Comparative Structural Changes and Inactivation Kinetics of Pectin Methylesterases from Different Orange Cultivars Processed by High Pressure

Abstract

Pectin methylesterases (PMEs) from two different orange sources, Valencia and Navel cv., were extracted and purified using cation exchange, heparin chromatography, and finally, gel filtration chromatography, yielding a single peak corresponding to a protein of molecular weight 34 and 35 kDa for Valencia and Navel PMEs, respectively. Effects of high pressure (HP) and thermal processing for various treatment durations on the activity of PMEs in Tris–HCl buffer solution (pH 7.5) were explored. Higher levels of pressure, temperature, and treatment duration resulted in an analogous reduction of the PME residual activity. HP-induced inactivation of both purified PMEs was described by a first-order kinetic model.
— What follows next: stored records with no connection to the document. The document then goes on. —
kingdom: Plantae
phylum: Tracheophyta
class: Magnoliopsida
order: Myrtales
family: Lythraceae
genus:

Kinetic parameters were estimated and a multiparameter equation was developed to predict the PME inactivation rate constant at any combination of pressure and temperature conditions for both enzymes. The PME from Valencia orange peel appeared to be more heat- and pressure-sensitive compared to Navel PME. HP-induced conformational changes of the PME molecules were also investigated using circular dichroism (CD) spectroscopy. A direct comparison of the CD results for treated and untreated proteins reveals that pressure treatment has negligible effects upon far-UV CD spectra, while significant irreversible changes are depicted in near UV for both PMEs. It is, thus, evidenced that exposure to HP may lead to a structurally molten globulelike state, where the PME maintains a secondary structure of untreated protein molecules, while a tertiary structure is substantially affected bearing subsequent impact on substrate–enzyme binding interaction, leading to reduction of enzyme activity.